Let, let me take you back for a second. They took your mother away and you knew what happened. You said you had sixteen aunts and uncles, is that right?
Oh, I had--I don't remember sixteen. I had a lot of them. My mother had eleven, I think uh, siblings was with her. None of them survived.
Your father had five.
Yeah, from both sides. They all disappeared. Warsaw, a ghetto, was the worse fire you can imagine.
They were all in Warsaw.
For ???, yeah, the--only one was in Brześć, but also, he didn't survive.
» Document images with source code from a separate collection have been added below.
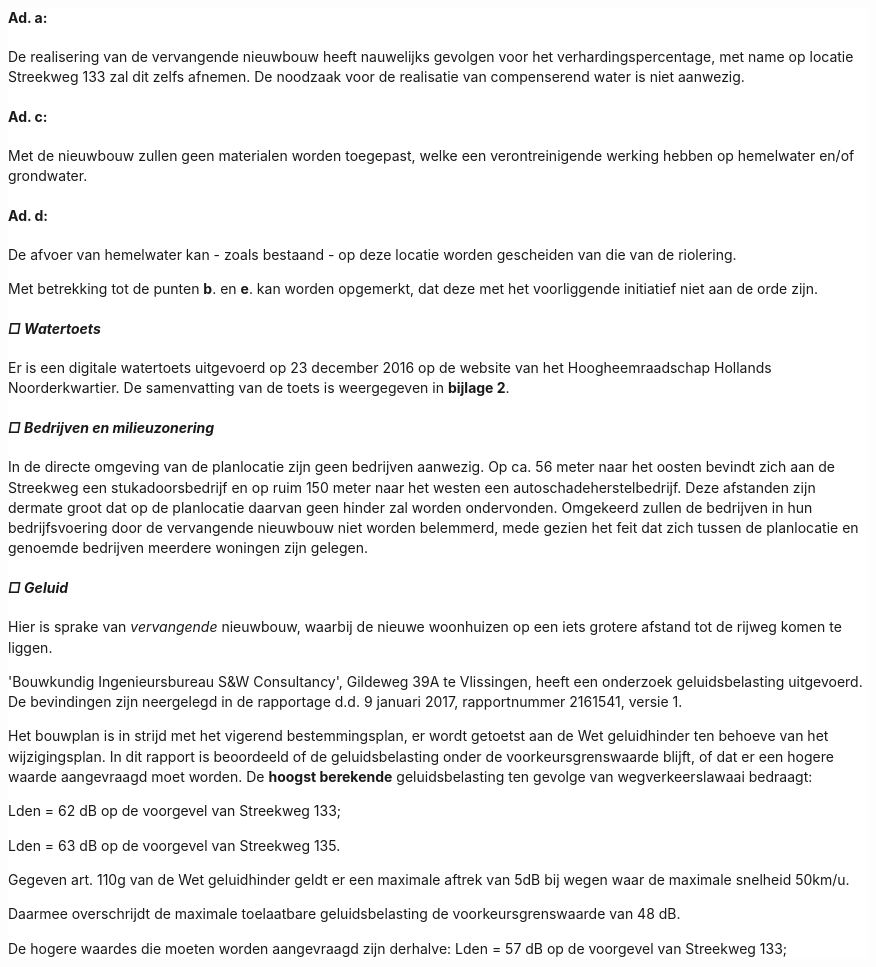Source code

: #### Ad. **a**:

De realisering van de vervangende nieuwbouw heeft nauwelijks gevolgen voor het verhardingspercentage, met name op locatie Streekweg 133 zal dit zelfs afnemen. De noodzaak voor de realisatie van compenserend water is niet aanwezig.

#### Ad. **c**:

Met de nieuwbouw zullen geen materialen worden toegepast, welke een verontreinigende werking hebben op hemelwater en/of grondwater.

#### Ad. **d**:

De afvoer van hemelwater kan - zoals bestaand - op deze locatie worden gescheiden van die van de riolering.

Met betrekking tot de punten **b**. en **e**. kan worden opgemerkt, dat deze met het voorliggende initiatief niet aan de orde zijn.

#### *□ Watertoets*

Er is een digitale watertoets uitgevoerd op 23 december 2016 op de website van het Hoogheemraadschap Hollands Noorderkwartier. De samenvatting van de toets is weergegeven in **bijlage 2**.

#### *□ Bedrijven en milieuzonering*

In de directe omgeving van de planlocatie zijn geen bedrijven aanwezig. Op ca. 56 meter naar het oosten bevindt zich aan de Streekweg een stukadoorsbedrijf en op ruim 150 meter naar het westen een autoschadeherstelbedrijf. Deze afstanden zijn dermate groot dat op de planlocatie daarvan geen hinder zal worden ondervonden. Omgekeerd zullen de bedrijven in hun bedrijfsvoering door de vervangende nieuwbouw niet worden belemmerd, mede gezien het feit dat zich tussen de planlocatie en genoemde bedrijven meerdere woningen zijn gelegen.

#### *□ Geluid*

Hier is sprake van *vervangende* nieuwbouw, waarbij de nieuwe woonhuizen op een iets grotere afstand tot de rijweg komen te liggen.

'Bouwkundig Ingenieursbureau S&W Consultancy', Gildeweg 39A te Vlissingen, heeft een onderzoek geluidsbelasting uitgevoerd. De bevindingen zijn neergelegd in de rapportage d.d. 9 januari 2017, rapportnummer 2161541, versie 1.

Het bouwplan is in strijd met het vigerend bestemmingsplan, er wordt getoetst aan de Wet geluidhinder ten behoeve van het wijzigingsplan. In dit rapport is beoordeeld of de geluidsbelasting onder de voorkeursgrenswaarde blijft, of dat er een hogere waarde aangevraagd moet worden. De **hoogst berekende** geluidsbelasting ten gevolge van wegverkeerslawaai bedraagt:

Lden = 62 dB op de voorgevel van Streekweg 133;

Lden = 63 dB op de voorgevel van Streekweg 135.

Gegeven art. 110g van de Wet geluidhinder geldt er een maximale aftrek van 5dB bij wegen waar de maximale snelheid 50km/u.

Daarmee overschrijdt de maximale toelaatbare geluidsbelasting de voorkeursgrenswaarde van 48 dB.

De hogere waardes die moeten worden aangevraagd zijn derhalve: Lden = 57 dB op de voorgevel van Streekweg 133;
And the cousins didn't survive.
I was checking--I was looking, each of them had--we had five kids. My other auntie, I had so many cousins. I just think, Rabboni Shel oylam, where did it all go? God, God, such a family. So, like I ask my question to tsi bin ich fun a shtayn geboren, was I born from a stone, did I ever had parents? This loneliness you know, after the war, wherever I've seen a, a older lady, I'd just think. Adopt me. I called her Ma, that word Ma meant so much me. There's a couple older ladies which I called Ma, Esther a ma, they called them and Ida uh, uh, Weiner, she's a mother, too. She's in her nineties. I call her Ma, also. They survived in the woods and everything. I know their stories, you know. Oh, do we have stories, Sidney.